Never too fond of the vampire lifestyle anyway, Dalton agrees to help Elvis and his
human cohorts find a cure for vampirism, placing him at odds with Bromley and the authorities,
many of whom feel there's nothing to cure. With a blood substitute, Bromley could maximize
profits, while allowing the human race to repopulate and serve as food for the more affluent
vampires.
Daybreakers is quick-paced and visually striking, sucking viewers into its
compelling setting and offering a decent plot to boot. But things get a bit messy, both literally
and figuratively, in the final act, as the narrative is thrown by the wayside and all hell seems
to break loose.
Hawke is convincing as Dalton, playing his protagonist as a film-noir
vampire, weary of his world, seeking some sort of redemption, and chain-smoking throughout.
Dafoe takes a different approach, breathing life into an otherwise dead world and having a
good time doing so. He gleefully hams it up, playing Elvis as a crossbow-toting badass, provoking
unexpected chuckles during otherwise ominous moments.

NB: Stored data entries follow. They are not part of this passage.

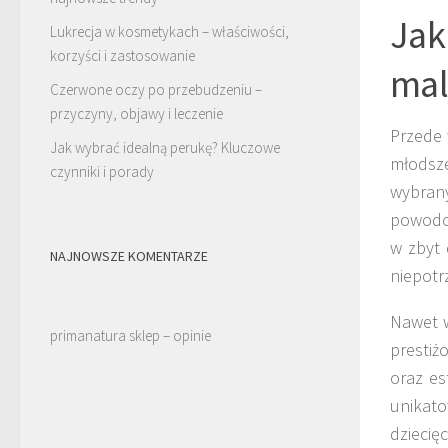
Jak
Lukrecja w kosmetykach – właściwości,
korzyści i zastosowanie
mal
Czerwone oczy po przebudzeniu –
przyczyny, objawy i leczenie
Przede 
Jak wybrać idealną perukę? Kluczowe
młodsze
czynniki i porady
wybrany
powodow
w zbyt 
NAJNOWSZE KOMENTARZE
niepotr
Nawet w
primanatura sklep – opinie
prestiż
oraz es
unikat
dziecię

Neill plays an effective villain
and, as usual, is a pleasure to watch, though his limited screen time makes Bromley less than
memorable, a fate reserved for most of Daybreakers' characters - two-dimensional, but aware of the
fact.
Instead, Daybreakers thrives in its concept, a fresh take on a stale genre. Its moody
setting grips viewers right away, offering a ghoulish glimpse into the night-to-night goings-on in
this nocturnal city, from undead children wised well beyond their years to the paled baristas
grinding beans next to blood bags.
If more time were spent exploring this culture and
building its characters, Daybreakers would have been that much better. As it is, it's still a
bloody good time.
Daybreakers, rated R for strong bloody violence, language and brief nudity,
is playing at Regal Cinema 7 in Boone.